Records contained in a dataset
####

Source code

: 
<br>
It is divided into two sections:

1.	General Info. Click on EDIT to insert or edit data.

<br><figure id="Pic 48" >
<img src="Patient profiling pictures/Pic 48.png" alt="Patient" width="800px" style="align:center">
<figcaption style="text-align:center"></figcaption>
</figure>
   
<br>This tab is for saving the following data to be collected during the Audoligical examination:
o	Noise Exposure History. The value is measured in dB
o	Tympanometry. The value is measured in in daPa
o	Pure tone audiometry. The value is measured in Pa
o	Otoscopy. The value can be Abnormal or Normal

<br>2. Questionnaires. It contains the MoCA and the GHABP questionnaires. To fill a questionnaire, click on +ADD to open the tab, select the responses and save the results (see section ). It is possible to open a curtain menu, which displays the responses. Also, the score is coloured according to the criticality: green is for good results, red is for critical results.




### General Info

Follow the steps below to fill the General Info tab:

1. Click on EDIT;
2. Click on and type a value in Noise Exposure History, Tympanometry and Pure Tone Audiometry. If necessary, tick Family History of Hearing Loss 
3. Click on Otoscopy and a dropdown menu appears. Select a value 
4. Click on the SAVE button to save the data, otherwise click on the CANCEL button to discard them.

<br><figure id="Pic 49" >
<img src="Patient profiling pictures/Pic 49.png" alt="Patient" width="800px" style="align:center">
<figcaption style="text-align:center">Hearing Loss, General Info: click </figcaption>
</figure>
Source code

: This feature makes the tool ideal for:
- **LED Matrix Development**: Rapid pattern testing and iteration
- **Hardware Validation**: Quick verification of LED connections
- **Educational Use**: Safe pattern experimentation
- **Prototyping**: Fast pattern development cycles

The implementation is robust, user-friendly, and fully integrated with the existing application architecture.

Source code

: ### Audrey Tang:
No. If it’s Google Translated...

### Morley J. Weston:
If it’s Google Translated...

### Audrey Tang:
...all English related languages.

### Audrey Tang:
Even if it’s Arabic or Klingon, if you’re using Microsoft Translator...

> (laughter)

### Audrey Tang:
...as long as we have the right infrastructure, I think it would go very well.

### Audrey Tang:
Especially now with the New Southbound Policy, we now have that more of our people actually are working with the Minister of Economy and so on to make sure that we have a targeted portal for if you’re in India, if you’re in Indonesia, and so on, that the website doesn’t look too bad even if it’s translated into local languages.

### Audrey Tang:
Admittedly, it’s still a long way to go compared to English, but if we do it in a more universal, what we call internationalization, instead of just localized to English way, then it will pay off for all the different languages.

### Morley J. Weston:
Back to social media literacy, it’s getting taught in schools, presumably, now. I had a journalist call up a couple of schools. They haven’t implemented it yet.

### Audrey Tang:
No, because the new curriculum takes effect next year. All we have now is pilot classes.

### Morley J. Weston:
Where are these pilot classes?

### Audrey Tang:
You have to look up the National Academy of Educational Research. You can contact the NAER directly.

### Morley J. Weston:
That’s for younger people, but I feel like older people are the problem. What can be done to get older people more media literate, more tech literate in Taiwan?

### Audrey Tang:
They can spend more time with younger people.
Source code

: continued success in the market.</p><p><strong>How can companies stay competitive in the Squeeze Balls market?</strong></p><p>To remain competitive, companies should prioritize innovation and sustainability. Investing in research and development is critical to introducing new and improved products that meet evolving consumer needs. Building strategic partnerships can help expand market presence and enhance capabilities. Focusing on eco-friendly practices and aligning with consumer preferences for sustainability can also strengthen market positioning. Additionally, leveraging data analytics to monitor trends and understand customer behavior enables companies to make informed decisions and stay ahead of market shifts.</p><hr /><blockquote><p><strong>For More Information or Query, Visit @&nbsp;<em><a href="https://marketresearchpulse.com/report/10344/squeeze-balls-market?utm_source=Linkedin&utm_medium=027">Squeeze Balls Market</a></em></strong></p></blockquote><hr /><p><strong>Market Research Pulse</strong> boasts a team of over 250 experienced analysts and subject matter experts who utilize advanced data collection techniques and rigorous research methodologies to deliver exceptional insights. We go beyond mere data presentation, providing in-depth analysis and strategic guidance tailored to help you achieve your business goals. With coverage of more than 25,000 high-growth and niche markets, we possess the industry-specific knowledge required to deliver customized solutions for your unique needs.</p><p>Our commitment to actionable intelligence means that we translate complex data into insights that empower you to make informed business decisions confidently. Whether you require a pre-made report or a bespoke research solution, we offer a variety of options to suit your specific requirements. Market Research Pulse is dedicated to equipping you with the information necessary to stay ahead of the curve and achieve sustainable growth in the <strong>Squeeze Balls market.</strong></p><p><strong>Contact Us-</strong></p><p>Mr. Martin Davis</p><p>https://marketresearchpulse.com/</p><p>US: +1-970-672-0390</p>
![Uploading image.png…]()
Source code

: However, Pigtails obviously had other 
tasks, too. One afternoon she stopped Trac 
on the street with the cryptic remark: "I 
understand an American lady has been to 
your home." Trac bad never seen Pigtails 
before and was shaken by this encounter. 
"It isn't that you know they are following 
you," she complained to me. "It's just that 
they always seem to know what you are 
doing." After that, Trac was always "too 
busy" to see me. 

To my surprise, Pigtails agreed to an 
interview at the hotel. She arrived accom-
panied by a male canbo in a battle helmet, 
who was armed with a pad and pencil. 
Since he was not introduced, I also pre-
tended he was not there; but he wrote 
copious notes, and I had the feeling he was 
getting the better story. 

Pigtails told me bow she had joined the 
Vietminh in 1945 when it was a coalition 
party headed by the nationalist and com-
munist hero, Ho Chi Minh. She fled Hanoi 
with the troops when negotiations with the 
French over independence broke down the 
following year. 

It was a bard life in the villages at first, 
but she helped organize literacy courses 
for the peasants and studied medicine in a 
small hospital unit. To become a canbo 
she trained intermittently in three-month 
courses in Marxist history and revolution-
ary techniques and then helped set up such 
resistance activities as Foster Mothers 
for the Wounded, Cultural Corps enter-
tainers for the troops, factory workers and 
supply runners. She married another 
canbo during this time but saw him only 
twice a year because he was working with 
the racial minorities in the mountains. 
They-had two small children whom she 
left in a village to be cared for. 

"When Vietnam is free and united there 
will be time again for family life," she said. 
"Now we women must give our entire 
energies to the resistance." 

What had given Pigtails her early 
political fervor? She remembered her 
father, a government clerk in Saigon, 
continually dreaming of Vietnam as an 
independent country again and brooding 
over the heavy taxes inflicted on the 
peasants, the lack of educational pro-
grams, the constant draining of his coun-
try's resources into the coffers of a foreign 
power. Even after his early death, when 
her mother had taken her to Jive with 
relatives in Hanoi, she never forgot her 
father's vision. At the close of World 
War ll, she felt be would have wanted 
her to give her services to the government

####

■ TASK TO COMPLETE:
Transcribe all of the data, keeping every line identical.

■ EXERCISE RESULT:
Source code

: 
<br>
It is divided into two sections:

1.	General Info. Click on EDIT to insert or edit data.

<br><figure id="Pic 48" >
<img src="Patient profiling pictures/Pic 48.png" alt="Patient" width="800px" style="align:center">
<figcaption style="text-align:center"></figcaption>
</figure>
   
<br>This tab is for saving the following data to be collected during the Audoligical examination:
o	Noise Exposure History. The value is measured in dB
o	Tympanometry. The value is measured in in daPa
o	Pure tone audiometry. The value is measured in Pa
o	Otoscopy. The value can be Abnormal or Normal

<br>2. Questionnaires. It contains the MoCA and the GHABP questionnaires. To fill a questionnaire, click on +ADD to open the tab, select the responses and save the results (see section ). It is possible to open a curtain menu, which displays the responses. Also, the score is coloured according to the criticality: green is for good results, red is for critical results.




### General Info

Follow the steps below to fill the General Info tab:

1. Click on EDIT;
2. Click on and type a value in Noise Exposure History, Tympanometry and Pure Tone Audiometry. If necessary, tick Family History of Hearing Loss 
3. Click on Otoscopy and a dropdown menu appears. Select a value 
4. Click on the SAVE button to save the data, otherwise click on the CANCEL button to discard them.

<br><figure id="Pic 49" >
<img src="Patient profiling pictures/Pic 49.png" alt="Patient" width="800px" style="align:center">
<figcaption style="text-align:center">Hearing Loss, General Info: click </figcaption>
</figure>
Source code

: This feature makes the tool ideal for:
- **LED Matrix Development**: Rapid pattern testing and iteration
- **Hardware Validation**: Quick verification of LED connections
- **Educational Use**: Safe pattern experimentation
- **Prototyping**: Fast pattern development cycles

The implementation is robust, user-friendly, and fully integrated with the existing application architecture.

Source code

: ### Audrey Tang:
No. If it’s Google Translated...

### Morley J. Weston:
If it’s Google Translated...

### Audrey Tang:
...all English related languages.

### Audrey Tang:
Even if it’s Arabic or Klingon, if you’re using Microsoft Translator...

> (laughter)

### Audrey Tang:
...as long as we have the right infrastructure, I think it would go very well.

### Audrey Tang:
Especially now with the New Southbound Policy, we now have that more of our people actually are working with the Minister of Economy and so on to make sure that we have a targeted portal for if you’re in India, if you’re in Indonesia, and so on, that the website doesn’t look too bad even if it’s translated into local languages.

### Audrey Tang:
Admittedly, it’s still a long way to go compared to English, but if we do it in a more universal, what we call internationalization, instead of just localized to English way, then it will pay off for all the different languages.

### Morley J. Weston:
Back to social media literacy, it’s getting taught in schools, presumably, now. I had a journalist call up a couple of schools. They haven’t implemented it yet.

### Audrey Tang:
No, because the new curriculum takes effect next year. All we have now is pilot classes.

### Morley J. Weston:
Where are these pilot classes?

### Audrey Tang:
You have to look up the National Academy of Educational Research. You can contact the NAER directly.

### Morley J. Weston:
That’s for younger people, but I feel like older people are the problem. What can be done to get older people more media literate, more tech literate in Taiwan?

### Audrey Tang:
They can spend more time with younger people.
Source code

: continued success in the market.</p><p><strong>How can companies stay competitive in the Squeeze Balls market?</strong></p><p>To remain competitive, companies should prioritize innovation and sustainability. Investing in research and development is critical to introducing new and improved products that meet evolving consumer needs. Building strategic partnerships can help expand market presence and enhance capabilities. Focusing on eco-friendly practices and aligning with consumer preferences for sustainability can also strengthen market positioning. Additionally, leveraging data analytics to monitor trends and understand customer behavior enables companies to make informed decisions and stay ahead of market shifts.</p><hr /><blockquote><p><strong>For More Information or Query, Visit @&nbsp;<em><a href="https://marketresearchpulse.com/report/10344/squeeze-balls-market?utm_source=Linkedin&utm_medium=027">Squeeze Balls Market</a></em></strong></p></blockquote><hr /><p><strong>Market Research Pulse</strong> boasts a team of over 250 experienced analysts and subject matter experts who utilize advanced data collection techniques and rigorous research methodologies to deliver exceptional insights. We go beyond mere data presentation, providing in-depth analysis and strategic guidance tailored to help you achieve your business goals. With coverage of more than 25,000 high-growth and niche markets, we possess the industry-specific knowledge required to deliver customized solutions for your unique needs.</p><p>Our commitment to actionable intelligence means that we translate complex data into insights that empower you to make informed business decisions confidently. Whether you require a pre-made report or a bespoke research solution, we offer a variety of options to suit your specific requirements. Market Research Pulse is dedicated to equipping you with the information necessary to stay ahead of the curve and achieve sustainable growth in the <strong>Squeeze Balls market.</strong></p><p><strong>Contact Us-</strong></p><p>Mr. Martin Davis</p><p>https://marketresearchpulse.com/</p><p>US: +1-970-672-0390</p>
![Uploading image.png…]()
Source code

: However, Pigtails obviously had other 
tasks, too. One afternoon she stopped Trac 
on the street with the cryptic remark: "I 
understand an American lady has been to 
your home." Trac bad never seen Pigtails 
before and was shaken by this encounter. 
"It isn't that you know they are following 
you," she complained to me. "It's just that 
they always seem to know what you are 
doing." After that, Trac was always "too 
busy" to see me. 

To my surprise, Pigtails agreed to an 
interview at the hotel. She arrived accom-
panied by a male canbo in a battle helmet, 
who was armed with a pad and pencil. 
Since he was not introduced, I also pre-
tended he was not there; but he wrote 
copious notes, and I had the feeling he was 
getting the better story. 

Pigtails told me bow she had joined the 
Vietminh in 1945 when it was a coalition 
party headed by the nationalist and com-
munist hero, Ho Chi Minh. She fled Hanoi 
with the troops when negotiations with the 
French over independence broke down the 
following year. 

It was a bard life in the villages at first, 
but she helped organize literacy courses 
for the peasants and studied medicine in a 
small hospital unit. To become a canbo 
she trained intermittently in three-month 
courses in Marxist history and revolution-
ary techniques and then helped set up such 
resistance activities as Foster Mothers 
for the Wounded, Cultural Corps enter-
tainers for the troops, factory workers and 
supply runners. She married another 
canbo during this time but saw him only 
twice a year because he was working with 
the racial minorities in the mountains. 
They-had two small children whom she 
left in a village to be cared for. 

"When Vietnam is free and united there 
will be time again for family life," she said. 
"Now we women must give our entire 
energies to the resistance." 

What had given Pigtails her early 
political fervor? She remembered her 
father, a government clerk in Saigon, 
continually dreaming of Vietnam as an 
independent country again and brooding 
over the heavy taxes inflicted on the 
peasants, the lack of educational pro-
grams, the constant draining of his coun-
try's resources into the coffers of a foreign 
power. Even after his early death, when 
her mother had taken her to Jive with 
relatives in Hanoi, she never forgot her 
father's vision. At the close of World 
War ll, she felt be would have wanted 
her to give her services to the government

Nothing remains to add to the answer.